What's the point of the lock_id though?

Bastlynn’s picture

Right now - there isn't one (I'm not convinced there was one in the original code either). Once I finish working up a patch to do individual task locking as described in my late night rambling- then there will be. ;)

Bastlynn’s picture

Updated patch - I saw the comment tracing the history of the locking mechanism as described here, but the local implementation of it for node_import missed a critical element by not pulling data in from the variables table when trying to gain a lock.

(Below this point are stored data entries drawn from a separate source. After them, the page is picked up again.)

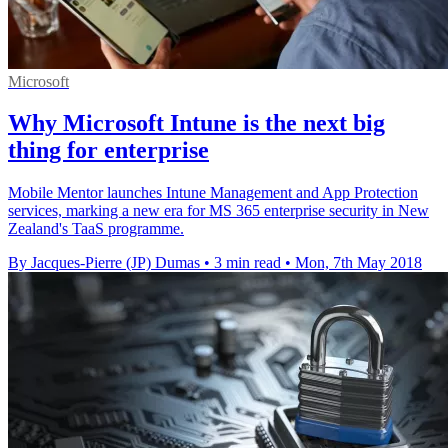
Microsoft
Why Microsoft Intune is the next big
thing for enterprise
Mobile Mentor launches Intune Management and App Protection
services, marking a new era for MS 365 enterprise security in New
Zealand's TaaS programme.
By Jacques-Pierre (JP) Dumas
•
3 min read
•
Mon, 7th May 2018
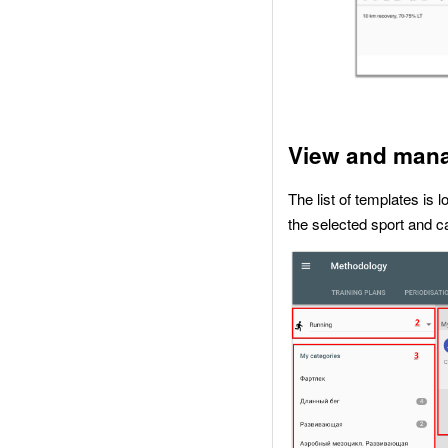
View and mana
The list of templates is 
the selected sport and c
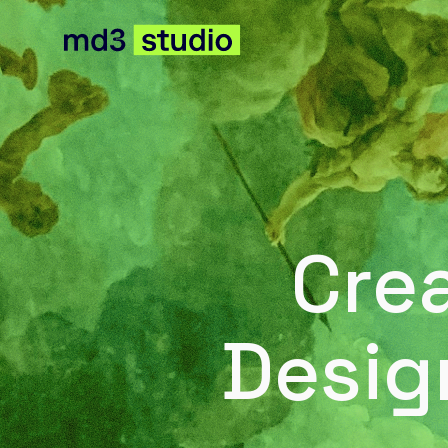
Cre
Desig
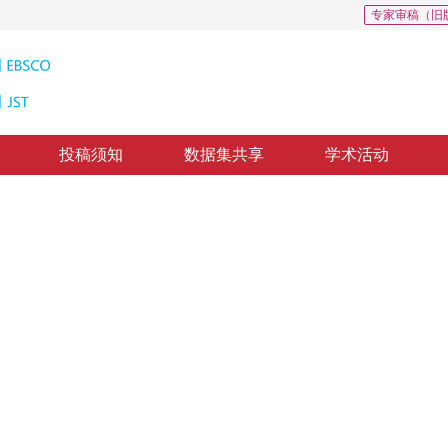
专家审稿（旧
投稿须知
数据集共享
学术活动
粒度图像识别
res for fine-grained image recognition
修回：
2022-05-19
，
纸质出版：
2023-07-16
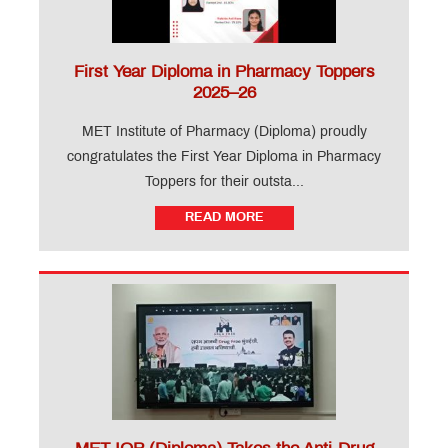
First Year Diploma in Pharmacy Toppers
2025–26
MET Institute of Pharmacy (Diploma) proudly
congratulates the First Year Diploma in Pharmacy
Toppers for their outsta...
READ MORE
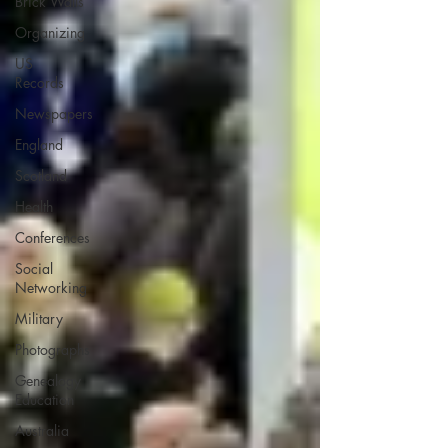
Brick Walls
Organizing
US
Records
Newspapers
England
Scotland
Health
Conferences
Social
Networking
Military
Photographs
Genealogy
Education
Australia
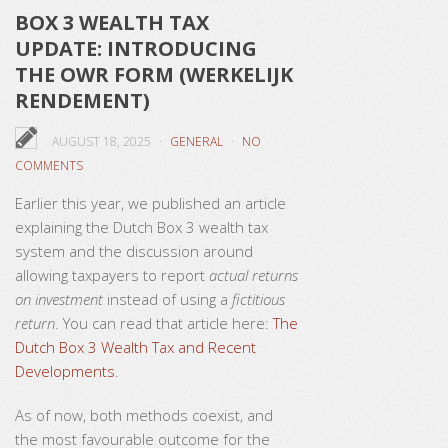
BOX 3 WEALTH TAX
UPDATE: INTRODUCING
THE OWR FORM (WERKELIJK
RENDEMENT)
AUGUST 18, 2025
GENERAL
NO
COMMENTS
Earlier this year, we published an article
explaining the Dutch Box 3 wealth tax
system and the discussion around
allowing taxpayers to report
actual returns
on investment
instead of using a
fictitious
return
. You can read that article here:
The
Dutch Box 3 Wealth Tax and Recent
Developments
.
As of now, both methods coexist, and
the most favourable outcome for the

I'm debating updating the locking mechanism here to use the formal locking mechanisms in Drupal - thoughts, opinions, pros and cons of doing so?

Bastlynn’s picture

Status: Needs work » Needs review

Going? Going? Gone. I'm pretty content with not using the features in lock.inc for the moment. So this is ready for review and testing - please let me know if you spot issues with the logic being used here.

deekayen’s picture

function node_import_lock_acquire() looks like it would never return FALSE in #19, signifying that a lock was already in place on the requested task. Here's an un-tested, maybe full of parse errors revision.

Bastlynn’s picture

re: #21 - The logic seems functionally the same as #19 but I like this better than trying to stick with the original course of logic for the module. It reads clearer to the general coder and reduces the number of flags stored in the variables table. The patch doesn't have parse errors to correct, it looks good to me.

Bastlynn’s picture

I tweaked the logic on this patch one last time to make sure the lock releases correctly. See attached.